• _Assignment_:
From the listing below, copy each line that contains the word "interventions".

• _The data_:
--- --- ---

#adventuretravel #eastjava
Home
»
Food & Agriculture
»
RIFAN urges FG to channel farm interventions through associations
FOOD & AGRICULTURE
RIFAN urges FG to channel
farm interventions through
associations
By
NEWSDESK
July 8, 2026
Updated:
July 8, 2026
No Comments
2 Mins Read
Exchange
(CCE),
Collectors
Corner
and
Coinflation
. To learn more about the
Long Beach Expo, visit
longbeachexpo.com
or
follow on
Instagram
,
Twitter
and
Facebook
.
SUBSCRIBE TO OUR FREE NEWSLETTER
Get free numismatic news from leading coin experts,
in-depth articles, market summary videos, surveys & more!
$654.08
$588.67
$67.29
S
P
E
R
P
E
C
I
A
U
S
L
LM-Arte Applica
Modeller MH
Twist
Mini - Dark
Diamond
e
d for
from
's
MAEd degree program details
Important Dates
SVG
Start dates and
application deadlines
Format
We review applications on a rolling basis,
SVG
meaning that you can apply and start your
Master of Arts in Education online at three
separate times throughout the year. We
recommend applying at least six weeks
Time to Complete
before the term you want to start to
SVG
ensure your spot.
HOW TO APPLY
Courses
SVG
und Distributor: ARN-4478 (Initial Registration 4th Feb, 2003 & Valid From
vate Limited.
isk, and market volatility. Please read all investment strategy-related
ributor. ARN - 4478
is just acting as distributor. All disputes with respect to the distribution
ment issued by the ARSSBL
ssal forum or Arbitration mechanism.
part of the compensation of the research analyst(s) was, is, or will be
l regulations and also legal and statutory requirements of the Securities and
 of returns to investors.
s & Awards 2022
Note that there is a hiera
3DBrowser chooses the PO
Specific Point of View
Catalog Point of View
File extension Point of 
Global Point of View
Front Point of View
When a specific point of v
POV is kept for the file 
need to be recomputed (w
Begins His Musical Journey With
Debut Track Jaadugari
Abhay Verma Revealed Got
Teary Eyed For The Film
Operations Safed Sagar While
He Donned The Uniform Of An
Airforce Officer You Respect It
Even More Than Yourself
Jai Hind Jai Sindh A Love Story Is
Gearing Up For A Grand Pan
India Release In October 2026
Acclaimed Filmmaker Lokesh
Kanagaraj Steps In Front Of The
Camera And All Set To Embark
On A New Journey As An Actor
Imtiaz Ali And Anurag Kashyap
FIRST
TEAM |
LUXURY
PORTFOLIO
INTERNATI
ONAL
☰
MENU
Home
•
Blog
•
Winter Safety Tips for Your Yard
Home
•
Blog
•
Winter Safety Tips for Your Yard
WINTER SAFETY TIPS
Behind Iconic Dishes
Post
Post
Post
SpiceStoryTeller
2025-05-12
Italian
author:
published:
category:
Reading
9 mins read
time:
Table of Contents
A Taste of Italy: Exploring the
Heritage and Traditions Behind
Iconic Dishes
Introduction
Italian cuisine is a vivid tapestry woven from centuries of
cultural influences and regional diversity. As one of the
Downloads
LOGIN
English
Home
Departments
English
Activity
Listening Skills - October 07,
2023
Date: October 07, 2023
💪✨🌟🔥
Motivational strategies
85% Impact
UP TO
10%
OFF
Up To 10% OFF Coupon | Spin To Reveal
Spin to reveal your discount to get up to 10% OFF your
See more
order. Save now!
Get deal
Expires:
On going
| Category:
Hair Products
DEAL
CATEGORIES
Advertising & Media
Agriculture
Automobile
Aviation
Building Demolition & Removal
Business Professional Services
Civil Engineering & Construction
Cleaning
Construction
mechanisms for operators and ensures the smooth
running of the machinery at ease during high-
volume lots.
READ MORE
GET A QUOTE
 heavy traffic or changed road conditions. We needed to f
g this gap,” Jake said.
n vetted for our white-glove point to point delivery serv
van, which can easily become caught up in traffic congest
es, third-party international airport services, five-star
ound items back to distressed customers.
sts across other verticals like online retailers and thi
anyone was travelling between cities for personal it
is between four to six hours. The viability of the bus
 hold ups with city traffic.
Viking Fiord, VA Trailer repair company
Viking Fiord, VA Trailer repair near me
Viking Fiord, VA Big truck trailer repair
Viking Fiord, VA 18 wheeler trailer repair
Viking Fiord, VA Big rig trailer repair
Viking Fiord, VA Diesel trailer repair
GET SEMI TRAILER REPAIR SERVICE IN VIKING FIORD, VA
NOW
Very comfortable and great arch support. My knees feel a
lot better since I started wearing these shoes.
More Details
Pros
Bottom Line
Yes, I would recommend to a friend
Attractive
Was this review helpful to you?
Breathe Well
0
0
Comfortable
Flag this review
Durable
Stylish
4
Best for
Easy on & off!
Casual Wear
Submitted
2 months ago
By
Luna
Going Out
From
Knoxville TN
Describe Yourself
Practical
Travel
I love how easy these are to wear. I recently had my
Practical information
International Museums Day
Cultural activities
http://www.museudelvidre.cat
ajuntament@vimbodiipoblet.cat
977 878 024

--- --- ---

• _Result for this exercise_:
RIFAN urges FG to channel farm interventions through associations
farm interventions through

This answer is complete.